── Exercise material ──

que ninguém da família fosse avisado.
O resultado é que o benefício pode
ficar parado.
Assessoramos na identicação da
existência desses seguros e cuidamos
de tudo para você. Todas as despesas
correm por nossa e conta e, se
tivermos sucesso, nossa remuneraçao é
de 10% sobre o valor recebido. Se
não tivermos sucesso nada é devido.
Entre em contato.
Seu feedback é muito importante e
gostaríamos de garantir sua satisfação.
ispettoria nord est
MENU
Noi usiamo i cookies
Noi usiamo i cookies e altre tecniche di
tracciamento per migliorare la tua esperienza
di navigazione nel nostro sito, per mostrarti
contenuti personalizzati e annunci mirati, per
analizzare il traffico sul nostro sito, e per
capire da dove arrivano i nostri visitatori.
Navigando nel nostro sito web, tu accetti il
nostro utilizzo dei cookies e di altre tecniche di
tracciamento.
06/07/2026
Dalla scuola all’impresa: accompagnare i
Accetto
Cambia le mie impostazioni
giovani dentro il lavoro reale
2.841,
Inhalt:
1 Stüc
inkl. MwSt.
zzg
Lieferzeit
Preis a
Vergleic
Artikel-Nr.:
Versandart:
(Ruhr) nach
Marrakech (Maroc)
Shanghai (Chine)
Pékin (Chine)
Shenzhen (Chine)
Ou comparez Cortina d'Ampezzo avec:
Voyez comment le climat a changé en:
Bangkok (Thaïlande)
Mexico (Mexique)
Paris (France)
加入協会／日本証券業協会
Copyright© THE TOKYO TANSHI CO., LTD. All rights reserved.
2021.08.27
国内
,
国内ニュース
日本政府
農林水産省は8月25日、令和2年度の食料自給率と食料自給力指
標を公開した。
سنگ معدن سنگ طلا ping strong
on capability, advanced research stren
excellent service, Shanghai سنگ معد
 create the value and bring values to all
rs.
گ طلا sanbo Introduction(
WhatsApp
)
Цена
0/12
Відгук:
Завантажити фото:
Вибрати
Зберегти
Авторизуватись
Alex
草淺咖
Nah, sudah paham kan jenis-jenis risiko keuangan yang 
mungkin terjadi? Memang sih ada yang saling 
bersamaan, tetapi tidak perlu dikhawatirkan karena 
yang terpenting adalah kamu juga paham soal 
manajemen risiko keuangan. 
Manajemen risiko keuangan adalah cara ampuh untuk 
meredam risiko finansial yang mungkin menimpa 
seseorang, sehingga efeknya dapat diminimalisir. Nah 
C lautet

───
── Exercise material ──

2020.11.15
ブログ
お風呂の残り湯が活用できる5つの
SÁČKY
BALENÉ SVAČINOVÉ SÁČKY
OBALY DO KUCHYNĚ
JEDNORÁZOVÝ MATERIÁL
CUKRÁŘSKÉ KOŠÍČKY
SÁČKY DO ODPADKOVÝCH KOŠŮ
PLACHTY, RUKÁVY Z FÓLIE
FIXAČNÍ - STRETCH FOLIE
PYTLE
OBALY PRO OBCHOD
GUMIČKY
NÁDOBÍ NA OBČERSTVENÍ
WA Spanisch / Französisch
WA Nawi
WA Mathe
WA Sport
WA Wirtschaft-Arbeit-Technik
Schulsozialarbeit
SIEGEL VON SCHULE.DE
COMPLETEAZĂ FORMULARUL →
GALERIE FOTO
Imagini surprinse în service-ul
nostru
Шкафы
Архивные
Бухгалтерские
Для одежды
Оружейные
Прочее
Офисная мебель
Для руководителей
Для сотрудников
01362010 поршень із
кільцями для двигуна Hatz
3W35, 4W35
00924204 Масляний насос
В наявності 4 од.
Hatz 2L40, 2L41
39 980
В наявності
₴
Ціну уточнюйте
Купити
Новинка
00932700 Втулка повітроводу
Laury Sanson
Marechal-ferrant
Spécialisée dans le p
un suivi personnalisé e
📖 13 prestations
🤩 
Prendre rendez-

───
── Exercise material ──

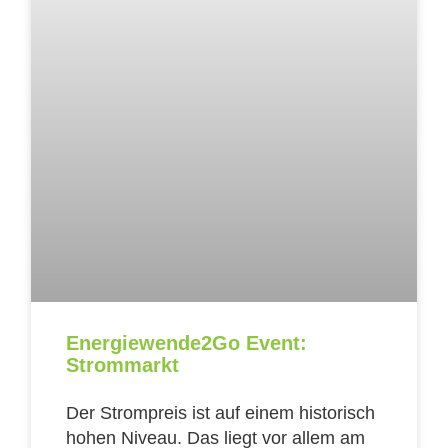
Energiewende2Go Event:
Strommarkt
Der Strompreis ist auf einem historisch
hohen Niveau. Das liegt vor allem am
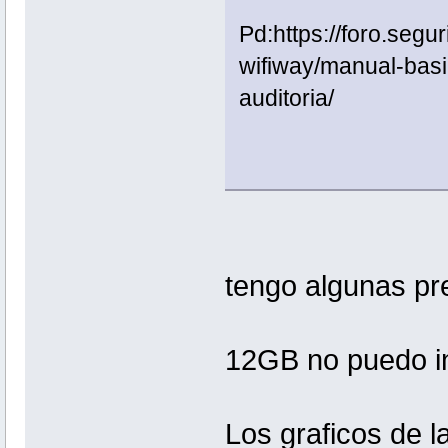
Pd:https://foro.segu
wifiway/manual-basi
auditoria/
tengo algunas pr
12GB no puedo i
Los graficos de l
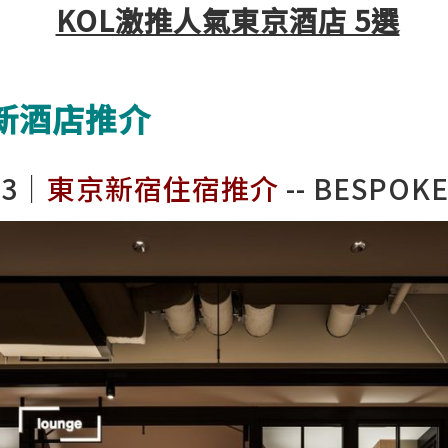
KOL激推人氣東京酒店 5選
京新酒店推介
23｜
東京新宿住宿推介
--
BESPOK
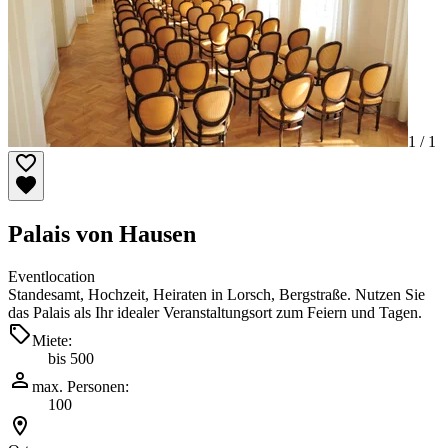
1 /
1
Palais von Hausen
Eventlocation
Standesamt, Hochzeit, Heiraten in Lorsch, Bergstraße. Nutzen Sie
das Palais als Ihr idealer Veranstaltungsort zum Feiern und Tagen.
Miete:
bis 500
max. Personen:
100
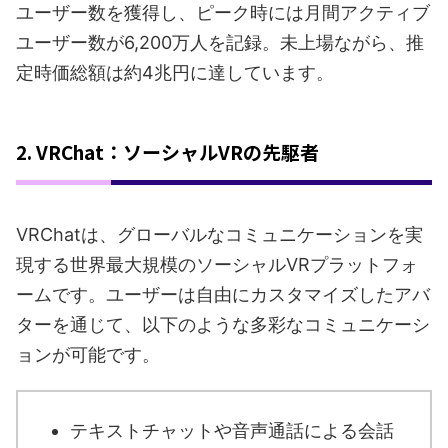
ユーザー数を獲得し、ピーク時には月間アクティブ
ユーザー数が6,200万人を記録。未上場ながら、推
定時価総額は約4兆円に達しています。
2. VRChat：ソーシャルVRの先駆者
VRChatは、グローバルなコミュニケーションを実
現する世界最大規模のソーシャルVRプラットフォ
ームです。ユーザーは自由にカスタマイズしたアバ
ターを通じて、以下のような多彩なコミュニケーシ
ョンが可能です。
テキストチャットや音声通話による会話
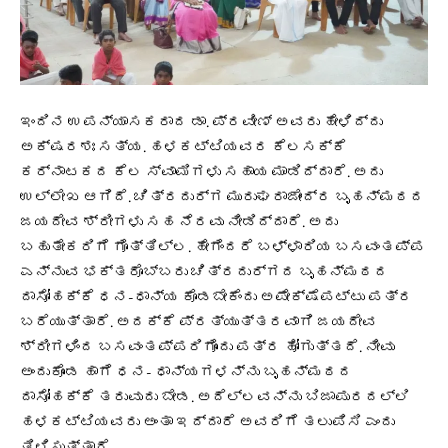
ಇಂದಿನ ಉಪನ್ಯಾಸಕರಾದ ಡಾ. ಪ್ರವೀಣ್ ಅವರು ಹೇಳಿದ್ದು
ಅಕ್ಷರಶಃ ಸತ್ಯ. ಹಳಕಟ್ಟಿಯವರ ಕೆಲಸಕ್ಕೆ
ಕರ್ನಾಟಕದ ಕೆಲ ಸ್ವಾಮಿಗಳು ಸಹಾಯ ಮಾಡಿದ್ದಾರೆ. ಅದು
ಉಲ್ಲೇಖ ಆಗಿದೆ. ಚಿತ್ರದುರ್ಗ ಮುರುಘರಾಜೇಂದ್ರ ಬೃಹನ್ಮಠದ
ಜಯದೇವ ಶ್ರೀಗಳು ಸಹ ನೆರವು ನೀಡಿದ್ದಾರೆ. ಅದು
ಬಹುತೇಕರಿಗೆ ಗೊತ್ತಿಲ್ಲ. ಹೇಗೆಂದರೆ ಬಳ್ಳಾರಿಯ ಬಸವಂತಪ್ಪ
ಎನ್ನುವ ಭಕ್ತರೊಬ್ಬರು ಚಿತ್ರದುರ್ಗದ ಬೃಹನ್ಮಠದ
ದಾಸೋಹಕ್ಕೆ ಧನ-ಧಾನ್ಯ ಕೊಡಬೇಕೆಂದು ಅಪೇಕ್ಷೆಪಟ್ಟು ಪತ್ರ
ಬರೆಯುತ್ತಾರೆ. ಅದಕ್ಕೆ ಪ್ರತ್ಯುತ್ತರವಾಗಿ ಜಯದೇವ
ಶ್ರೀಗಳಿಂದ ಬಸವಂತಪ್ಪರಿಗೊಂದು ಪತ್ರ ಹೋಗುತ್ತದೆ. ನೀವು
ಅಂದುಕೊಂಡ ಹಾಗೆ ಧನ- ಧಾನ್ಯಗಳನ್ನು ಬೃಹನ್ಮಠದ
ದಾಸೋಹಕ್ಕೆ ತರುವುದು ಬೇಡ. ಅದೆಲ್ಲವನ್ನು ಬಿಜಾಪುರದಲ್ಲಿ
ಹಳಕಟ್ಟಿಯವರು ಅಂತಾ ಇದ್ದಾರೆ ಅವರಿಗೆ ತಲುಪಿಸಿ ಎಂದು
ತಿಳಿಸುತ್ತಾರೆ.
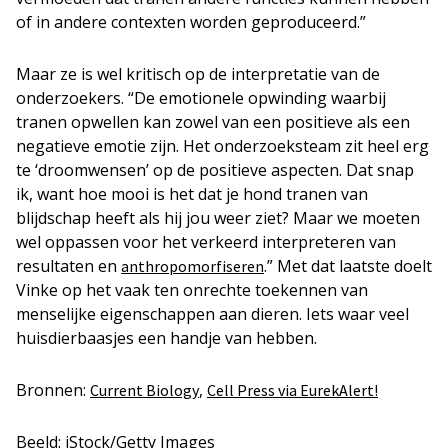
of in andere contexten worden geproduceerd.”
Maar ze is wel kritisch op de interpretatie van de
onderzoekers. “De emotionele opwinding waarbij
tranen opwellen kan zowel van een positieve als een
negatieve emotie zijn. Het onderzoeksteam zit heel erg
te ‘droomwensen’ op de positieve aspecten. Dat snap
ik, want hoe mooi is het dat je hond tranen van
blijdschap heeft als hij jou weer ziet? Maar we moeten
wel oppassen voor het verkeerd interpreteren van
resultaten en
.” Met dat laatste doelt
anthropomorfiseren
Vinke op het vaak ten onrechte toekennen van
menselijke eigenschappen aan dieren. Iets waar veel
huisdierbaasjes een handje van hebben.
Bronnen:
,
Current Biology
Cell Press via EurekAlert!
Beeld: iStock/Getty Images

───

Return the lines above that run between the line holding "Pd:https://foro.segu" and the line holding "テキストチャットや音声通話による会話", inclusive, and leave out the pictures.

* **Answer**:
Pd:https://foro.segu
wifiway/manual-basi
auditoria/
tengo algunas pr
12GB no puedo i
Los graficos de l
KOL激推人氣東京酒店 5選
京新酒店推介
23｜
東京新宿住宿推介
--
BESPOK
1 /
1
Palais von Hausen
Eventlocation
Standesamt, Hochzeit, Heiraten in Lorsch, Bergstraße. Nutzen Sie
das Palais als Ihr idealer Veranstaltungsort zum Feiern und Tagen.
Miete:
bis 500
max. Personen:
100
ユーザー数を獲得し、ピーク時には月間アクティブ
ユーザー数が6,200万人を記録。未上場ながら、推
定時価総額は約4兆円に達しています。
2. VRChat：ソーシャルVRの先駆者
VRChatは、グローバルなコミュニケーションを実
現する世界最大規模のソーシャルVRプラットフォ
ームです。ユーザーは自由にカスタマイズしたアバ
ターを通じて、以下のような多彩なコミュニケーシ
ョンが可能です。
テキストチャットや音声通話による会話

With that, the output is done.